Perversely, conscience immediately gained the upper hand. Roger came down, passed through the shop and came upon Leonie staring bewilderedly at the crane, with its hook and ratchet in the fireplace. “Leonie,” he said more harshly than he intended, “there is no reason we should continue to sleep together. There are rooms—”

She whirled on him, her face flushing, which make her eyes bright as new-minted gold. To scold her for stupidity would be reasonable. However, it was cruel and spiteful, Leonie thought, to withdraw the comfort of his physical presence, to leave her alone to worry and regret what she had done. Angry as she was, Leonie would not plead, but she was not angry enough to want to do without Roger either. Nor was she going to let him have his own stupid way just because he had flown into a temper.

“Don’t be stupid,” she snapped. “I’m sorry to have put us in a dangerous situation, but it can’t be improved by adding to duties for which I am totally untrained and unfit. It’s enough to make one bed and keep two rooms and this kitchen clean. I have no desire to add another bed and room to my burdens.”
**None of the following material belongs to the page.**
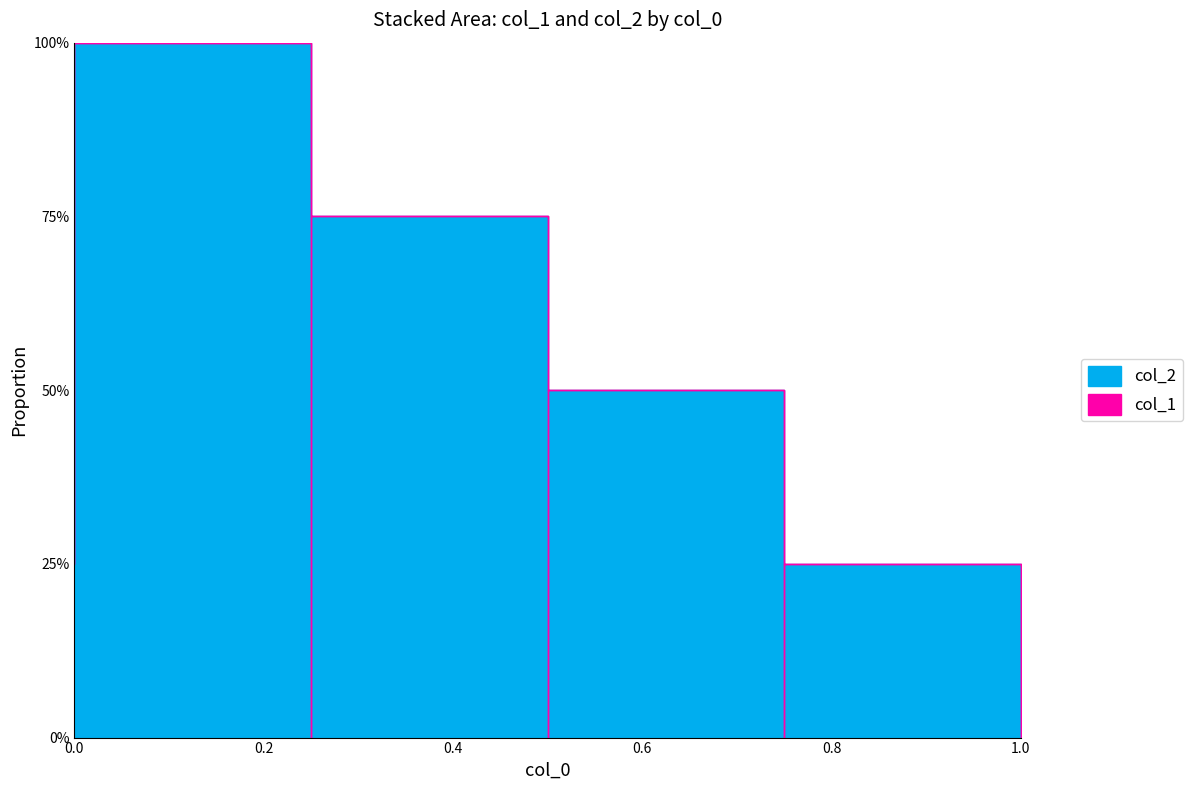

What is the maximum value shown in the chart?

1.0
“Good God,” Roger exclaimed. “I had never thought of it. It’s not fitting for you to do such things, Leonie. I will have to find a servant for you.”

“Are you mad?” Leonie cried, bitterly hurt at how far he was willing to go to free himself of her and suddenly wondering if the bad temper was only an excuse. Could he already want a different woman? “What would Lefranc think, after you said you were too poor to pay the rent, if he came here and found we had a servant? Not to mention that anyone who employs a servant is just begging to be spied upon and have everything done or said reported to the commissioners of the Section. Can we endure such examination?”